Não que Portugal tenha sido um destino tão barato quanto esperava, especialmente Lagos, onde se fixou. Primeiro numa casa com um senhorio português, depois — e porque essa experiência não correu bem — numa comunidade com outros nómadas digitais. “Acho que Lagos se tornou num destino muito turístico e os preços escalaram. O que me disseram foi que há uns anos era muito mais barato. Provavelmente não pesquisei bem [antes de vir]”, observa. Ainda assim, não se arrependeu.
Portugal foi o seu primeiro destino como “nómada digital”, uma expressão cada vez mais badalada que ganhou maior dimensão com a pandemia e a experiência do trabalho remoto.

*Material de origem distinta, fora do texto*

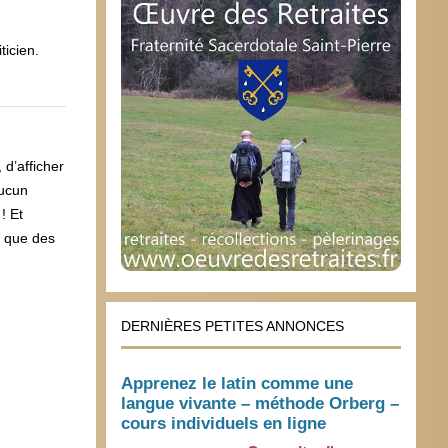
ticien.
 d’afficher
aucun
! Et
t que des
DERNIÈRES PETITES ANNONCES
Apprenez le latin comme une
langue vivante – méthode Orberg –
cours individuels en ligne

Vários países, incluindo Portugal, têm tentado entrar na onda e procurado mecanismos para os atrair, facilitando a entrada e a estada. É disso exemplo o novo visto que entrou em vigor no final de outubro destinado aos nómadas digitais, mas que não se aplica a todos: será preciso ganhar, pelo menos, 2.820 euros (este ano, porque em janeiro será 3.040 euros) para a ele ter acesso.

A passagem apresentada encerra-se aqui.